• **WHAT TO WORK ON**
Starting from the line containing "This script will", write out the rest of the entries exactly, through the final line, including nothing else.

• **DATA FOR THIS EXERCISE**
___

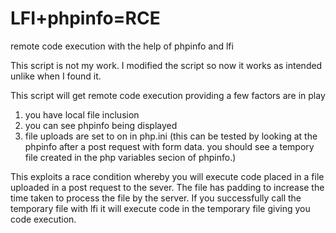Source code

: # LFI+phpinfo=RCE
remote code execution with the help of phpinfo and lfi

This script is not my work. 
I modified the script so now it works as intended unlike when I found it.

This script will get remote code execution providing a few factors are in play
1. you have local file inclusion
2. you can see phpinfo being displayed
3. file uploads are set to on in php.ini (this can be tested by looking at the phpinfo after a post request with form data. you should see a tempory file created in the php variables secion of phpinfo.)

This exploits a race condition whereby you will execute code placed in a file uploaded in a post request to the sever. The file has padding to increase the time taken to process the file by the server. If you successfully call the temporary file with lfi it will execute code in the temporary file giving you code execution.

___

• **PROBLEM SOLUTION**
This script will get remote code execution providing a few factors are in play
1. you have local file inclusion
2. you can see phpinfo being displayed
3. file uploads are set to on in php.ini (this can be tested by looking at the phpinfo after a post request with form data. you should see a tempory file created in the php variables secion of phpinfo.)

This exploits a race condition whereby you will execute code placed in a file uploaded in a post request to the sever. The file has padding to increase the time taken to process the file by the server. If you successfully call the temporary file with lfi it will execute code in the temporary file giving you code execution.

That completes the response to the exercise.